▶ **TRY IT**
Would you please copy each line below that includes the string "Konversations"?

▶ **RECORD EXTRACTS**
■ ■ ■ ■ ■
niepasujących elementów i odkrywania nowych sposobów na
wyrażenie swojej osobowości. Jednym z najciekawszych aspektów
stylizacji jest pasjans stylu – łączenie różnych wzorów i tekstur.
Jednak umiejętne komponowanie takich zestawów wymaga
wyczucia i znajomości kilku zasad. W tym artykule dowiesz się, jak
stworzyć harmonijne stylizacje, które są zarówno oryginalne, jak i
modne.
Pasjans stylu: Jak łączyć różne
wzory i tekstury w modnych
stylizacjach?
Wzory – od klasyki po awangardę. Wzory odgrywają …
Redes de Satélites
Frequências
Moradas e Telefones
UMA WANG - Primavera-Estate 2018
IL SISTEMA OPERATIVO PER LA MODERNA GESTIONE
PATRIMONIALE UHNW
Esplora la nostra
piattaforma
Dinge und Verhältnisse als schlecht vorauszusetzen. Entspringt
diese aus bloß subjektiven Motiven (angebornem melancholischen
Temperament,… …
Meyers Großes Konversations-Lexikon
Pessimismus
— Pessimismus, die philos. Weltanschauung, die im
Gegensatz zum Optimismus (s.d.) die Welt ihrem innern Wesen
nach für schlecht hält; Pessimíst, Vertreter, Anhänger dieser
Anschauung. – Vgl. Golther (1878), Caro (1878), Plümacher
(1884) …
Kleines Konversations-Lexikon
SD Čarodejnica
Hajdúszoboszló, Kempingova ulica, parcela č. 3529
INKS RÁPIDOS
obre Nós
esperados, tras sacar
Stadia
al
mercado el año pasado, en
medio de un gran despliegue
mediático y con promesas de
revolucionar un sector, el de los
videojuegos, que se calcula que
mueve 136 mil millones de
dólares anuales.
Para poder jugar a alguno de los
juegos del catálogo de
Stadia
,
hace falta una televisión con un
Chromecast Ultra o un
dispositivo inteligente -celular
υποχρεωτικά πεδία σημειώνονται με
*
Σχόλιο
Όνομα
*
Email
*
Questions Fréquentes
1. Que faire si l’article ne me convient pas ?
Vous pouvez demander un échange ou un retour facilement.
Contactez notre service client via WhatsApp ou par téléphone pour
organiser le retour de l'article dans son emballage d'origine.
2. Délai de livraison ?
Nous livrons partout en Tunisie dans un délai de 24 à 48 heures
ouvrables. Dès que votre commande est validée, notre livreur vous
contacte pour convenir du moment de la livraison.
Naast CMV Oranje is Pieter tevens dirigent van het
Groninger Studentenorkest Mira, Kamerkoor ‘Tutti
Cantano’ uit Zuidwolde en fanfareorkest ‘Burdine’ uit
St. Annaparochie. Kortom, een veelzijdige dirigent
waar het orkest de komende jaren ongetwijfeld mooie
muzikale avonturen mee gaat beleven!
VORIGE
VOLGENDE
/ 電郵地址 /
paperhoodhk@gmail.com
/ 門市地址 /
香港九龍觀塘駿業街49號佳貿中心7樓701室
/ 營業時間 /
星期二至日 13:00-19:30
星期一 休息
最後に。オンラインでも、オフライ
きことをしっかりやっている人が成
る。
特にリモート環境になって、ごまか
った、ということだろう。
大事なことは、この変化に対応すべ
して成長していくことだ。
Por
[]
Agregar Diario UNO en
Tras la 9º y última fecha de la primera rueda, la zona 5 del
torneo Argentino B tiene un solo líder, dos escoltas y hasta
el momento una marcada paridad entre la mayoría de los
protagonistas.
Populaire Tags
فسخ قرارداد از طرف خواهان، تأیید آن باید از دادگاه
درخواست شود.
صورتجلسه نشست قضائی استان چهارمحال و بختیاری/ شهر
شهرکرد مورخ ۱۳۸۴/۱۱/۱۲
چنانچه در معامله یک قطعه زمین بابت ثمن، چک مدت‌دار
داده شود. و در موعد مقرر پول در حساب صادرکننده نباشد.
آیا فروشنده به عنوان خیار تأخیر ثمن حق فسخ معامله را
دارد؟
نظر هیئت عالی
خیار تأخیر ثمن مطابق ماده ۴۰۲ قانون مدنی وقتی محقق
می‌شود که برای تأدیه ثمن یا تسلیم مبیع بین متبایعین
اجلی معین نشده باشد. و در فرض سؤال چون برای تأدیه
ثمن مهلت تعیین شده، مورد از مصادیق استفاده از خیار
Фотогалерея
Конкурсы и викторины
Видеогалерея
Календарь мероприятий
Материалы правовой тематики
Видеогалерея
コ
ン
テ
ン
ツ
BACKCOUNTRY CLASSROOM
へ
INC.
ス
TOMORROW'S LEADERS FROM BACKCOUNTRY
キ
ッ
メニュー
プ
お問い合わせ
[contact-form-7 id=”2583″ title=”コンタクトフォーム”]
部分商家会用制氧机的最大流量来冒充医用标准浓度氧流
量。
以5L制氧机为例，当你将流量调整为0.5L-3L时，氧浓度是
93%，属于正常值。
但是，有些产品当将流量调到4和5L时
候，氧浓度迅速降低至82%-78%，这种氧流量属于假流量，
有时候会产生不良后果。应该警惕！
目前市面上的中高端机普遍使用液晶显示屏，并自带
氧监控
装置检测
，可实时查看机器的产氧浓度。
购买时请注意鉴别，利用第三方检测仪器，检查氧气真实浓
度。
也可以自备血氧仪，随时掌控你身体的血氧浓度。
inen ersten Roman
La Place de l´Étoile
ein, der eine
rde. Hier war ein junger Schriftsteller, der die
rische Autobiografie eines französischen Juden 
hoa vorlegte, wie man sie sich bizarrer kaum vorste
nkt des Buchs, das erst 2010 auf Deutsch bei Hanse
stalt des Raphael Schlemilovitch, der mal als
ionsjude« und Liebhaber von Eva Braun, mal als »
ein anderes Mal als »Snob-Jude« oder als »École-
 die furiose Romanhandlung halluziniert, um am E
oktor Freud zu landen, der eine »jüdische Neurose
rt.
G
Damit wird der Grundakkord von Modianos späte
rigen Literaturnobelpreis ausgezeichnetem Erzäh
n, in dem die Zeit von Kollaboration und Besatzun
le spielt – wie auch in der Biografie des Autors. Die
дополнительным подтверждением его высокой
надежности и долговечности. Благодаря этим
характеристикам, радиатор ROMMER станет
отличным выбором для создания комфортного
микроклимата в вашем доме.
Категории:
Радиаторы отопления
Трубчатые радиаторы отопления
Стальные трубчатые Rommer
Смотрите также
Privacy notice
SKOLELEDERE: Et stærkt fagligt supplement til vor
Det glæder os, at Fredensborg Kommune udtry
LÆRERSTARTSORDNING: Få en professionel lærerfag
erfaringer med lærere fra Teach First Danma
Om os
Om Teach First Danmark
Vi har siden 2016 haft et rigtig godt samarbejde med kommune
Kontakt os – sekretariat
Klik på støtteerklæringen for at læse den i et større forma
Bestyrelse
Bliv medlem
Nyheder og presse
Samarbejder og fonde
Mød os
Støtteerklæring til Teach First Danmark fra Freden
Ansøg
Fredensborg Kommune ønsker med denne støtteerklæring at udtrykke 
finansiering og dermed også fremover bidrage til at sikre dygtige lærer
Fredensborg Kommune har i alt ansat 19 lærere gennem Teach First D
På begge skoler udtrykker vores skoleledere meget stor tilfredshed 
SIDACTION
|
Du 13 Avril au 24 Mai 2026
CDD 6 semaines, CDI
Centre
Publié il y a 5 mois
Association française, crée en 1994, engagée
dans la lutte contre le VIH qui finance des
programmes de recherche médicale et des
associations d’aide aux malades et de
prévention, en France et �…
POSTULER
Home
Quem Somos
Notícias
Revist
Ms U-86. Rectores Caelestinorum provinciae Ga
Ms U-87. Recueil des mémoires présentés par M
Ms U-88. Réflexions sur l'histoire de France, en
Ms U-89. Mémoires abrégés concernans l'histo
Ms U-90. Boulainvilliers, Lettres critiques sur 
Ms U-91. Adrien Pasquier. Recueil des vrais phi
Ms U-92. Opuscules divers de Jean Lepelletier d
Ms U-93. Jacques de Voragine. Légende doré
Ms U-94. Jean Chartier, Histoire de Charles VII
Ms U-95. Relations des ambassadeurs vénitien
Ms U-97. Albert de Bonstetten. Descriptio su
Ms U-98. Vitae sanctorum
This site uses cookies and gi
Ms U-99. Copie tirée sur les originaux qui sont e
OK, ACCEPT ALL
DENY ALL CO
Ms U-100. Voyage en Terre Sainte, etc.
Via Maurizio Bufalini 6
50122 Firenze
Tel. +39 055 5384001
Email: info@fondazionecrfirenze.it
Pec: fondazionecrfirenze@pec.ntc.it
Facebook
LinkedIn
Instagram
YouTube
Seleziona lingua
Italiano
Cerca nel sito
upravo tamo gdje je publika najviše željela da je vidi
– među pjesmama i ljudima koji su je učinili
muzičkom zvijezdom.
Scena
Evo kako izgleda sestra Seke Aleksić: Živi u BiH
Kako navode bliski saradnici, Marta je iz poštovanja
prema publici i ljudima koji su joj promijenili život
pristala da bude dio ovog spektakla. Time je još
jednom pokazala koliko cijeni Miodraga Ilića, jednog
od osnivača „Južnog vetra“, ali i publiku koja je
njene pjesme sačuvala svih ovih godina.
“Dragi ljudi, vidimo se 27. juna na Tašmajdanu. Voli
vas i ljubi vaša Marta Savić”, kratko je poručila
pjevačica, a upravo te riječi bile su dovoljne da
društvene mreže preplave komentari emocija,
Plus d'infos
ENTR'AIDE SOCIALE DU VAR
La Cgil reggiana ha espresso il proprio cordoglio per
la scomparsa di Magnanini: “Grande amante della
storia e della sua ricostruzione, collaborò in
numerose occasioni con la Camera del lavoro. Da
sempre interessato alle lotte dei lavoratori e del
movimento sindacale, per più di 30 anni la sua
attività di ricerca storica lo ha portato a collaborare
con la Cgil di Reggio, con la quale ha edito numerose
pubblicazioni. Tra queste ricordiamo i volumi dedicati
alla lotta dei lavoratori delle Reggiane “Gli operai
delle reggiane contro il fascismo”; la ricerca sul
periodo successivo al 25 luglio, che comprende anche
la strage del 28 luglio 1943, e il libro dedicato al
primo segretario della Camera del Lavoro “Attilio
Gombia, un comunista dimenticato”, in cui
■ ■ ■ ■ ■
▶ **EXPECTED OUTPUT**
Meyers Großes Konversations-Lexikon
Kleines Konversations-Lexikon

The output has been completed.